American Express to pay $75 million over credit-card practices
American Express will have to refund $59.5 million to more than 335,000 consumers over what the bureau called "illegal credit card practices." American Express will also have to pay a $9.6 million cash penalty to the bureau. The bureau said one problematic product involved American Express's "account protector," which was marketed as a way for customers to wipe out their minimum monthly payment if they lost their job or had a disability.
But the bureau said that in reality, the benefit payment was limited to 2.5 percent of the consumer's outstanding balance, up to $500. In many cases, the amount that was canceled was less than the minimum payment due. The bureau also says American Express unfairly charged interest and fees, some of which caused customers to exceed their credit limits, resulting in additional fees.

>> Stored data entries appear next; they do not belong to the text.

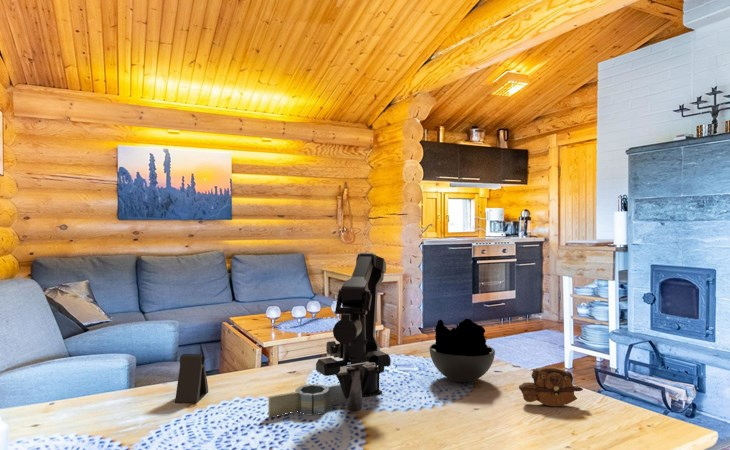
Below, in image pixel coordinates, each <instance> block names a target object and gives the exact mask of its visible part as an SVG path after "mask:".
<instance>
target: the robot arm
mask: <svg viewBox="0 0 730 450" xmlns="http://www.w3.org/2000/svg"><path fill="white" fill-rule="evenodd" d="M386 271H387V262H386V260H385V258H384V257H381V256H378V255H377V254H376V253H374V252H360V253H358V254H357V257H356V261H355V267H354V269H353V272H352V274H351V278H349V279H346V280H345V281H344V282H343V284H342V285H341V287H340V288H339V289H338V294H337V299H336V305H335V309H334V314H335V315H340V319H339V320H338V321H337V322H336V323H335V324H334V325H333V328H332V335H333V337H334V339H335V340H336V341H337V342H338V343H336V341H335V340H331V341H327V342H326V354H327V355H333V358H332V357H326V358H325V357H324V358H323V357H322V358H318V359H317V361H316V363H315V371H316V372H318V373H320V374H321V375H323V376H324V377H329V376H336V378H337V380H338V383H339V384H340V385H341V388H342V391H343V394H344V397H345V398H346V399H348V395H349V381H350V374H349V373H348V372H347V368H348V367H360V368H362V398H363V397H364V398H365V397H369V396H373V395H374V394H375V395H379V393H380V394H383V390H381V389H380V374H381V373H385V367H390V366H391V360H392V359H391V357H390V355H389V354H388V353H386V352H384V351H382V350H381V347H380V343H378V340H377V338H376V327H377V310H378V309H377V307H378V291H379V287H380V285H381V284H382V282H383V281H384V277H385V274H386ZM336 358H338V359H339V360H336ZM340 359H341V360H340ZM375 395H374V396H375Z"/></svg>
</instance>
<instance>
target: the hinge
mask: <svg viewBox="0 0 730 450" xmlns="http://www.w3.org/2000/svg"><path fill="white" fill-rule="evenodd" d="M267 401H268V406H267V407H268V409H267V410H268V414H267V415H268V416H269V417H271V418H274V417H273V416H276V417H278V416H277V415H281V416H283V415H282V414H285V413H290V412H296V413H299V414H301V413H304V414H303V415H306V414H312V415H313V414H316V415H319V414H318V413H321V414H325V413H327V412H328V411H329V409H330V407H331V406H337V405H341V404H346V398H345V397H344V394H343V391H342V388H341V385H340V383H339V384H338V383H337V384H334V385H333V384H332V385H328V386H327V385H324V384H315V383H311V384H310V383H309V384H304V385H300V386H298V387H297V388H296V389H295V391H292V392H288V393H287V392H286V393H281V394H275V395H269V396H268V400H267ZM297 411H298V412H297ZM300 412H301V413H300ZM269 417H268V418H269Z"/></svg>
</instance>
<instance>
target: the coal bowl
mask: <svg viewBox="0 0 730 450" xmlns="http://www.w3.org/2000/svg"><path fill="white" fill-rule="evenodd" d="M434 328H435V329H434V332H435V336H434V337H435V338H434V339H435V343H432V344H431V345H429V348H428V349H429V355H430V358H431V361H432V363H433V365H434V367H435V368H436V370H437V371H438V372H439V373H440V374H442V376H444V377H445V378H447V379H449V380H452V381H455V382H460V383H467V382H469V383H470V382H472V381H476V380H478V379H480V378H481V377H483V376H484V375H485V374H487V372H488V371H490V368H491V367H492V365H493V362H494V359H495V355H496V350H495V349H494V348H493V347H492V346H489V345H487V339H486V337H485V332H486V329H485V327H483V326H482V325H479V324H477V323H475V322H474V321H473V320H471V318H465V319H463V320H462V321H459V322H458V325H457V326H456V327H452V328H451V329H449V328H448V327H447V326H446V325H444V320H442V319H441V318H440V319H438V321H437V323H436V326H435V327H434Z"/></svg>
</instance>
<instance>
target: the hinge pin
mask: <svg viewBox="0 0 730 450" xmlns="http://www.w3.org/2000/svg"><path fill="white" fill-rule="evenodd" d="M347 372H348V373H349V374H350V381H349V395H348V399H346V403H345V409H346V411H348V412H351V413H352V412H353V413H356V412H360V411H362V409H363V403H362V402H363V396H362V368H360V367H347Z"/></svg>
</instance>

The agency also took issue with how the company billed for its identity-fraud protection services. The bureau said that American Express began charging consumers fees for the service, sometimes for several years, even before it had obtained the authorization necessary to actually begin monitoring the consumers' credit records.
The bureau said about 85 percent of customers who enrolled were billed even though they did not get the benefit. "In some cases, consumers paid for these services for several years without receiving all of the promised benefits," the bureau said in a statement.
Another product was the company's Lost Wallet product, which was intended to assist card members in Puerto Rico with canceling and replacing lost or stolen credit cards. The bureau said that product was not adequately marketed in Spanish. As a result, customers were not properly informed of the required steps necessary to take advantage of the product.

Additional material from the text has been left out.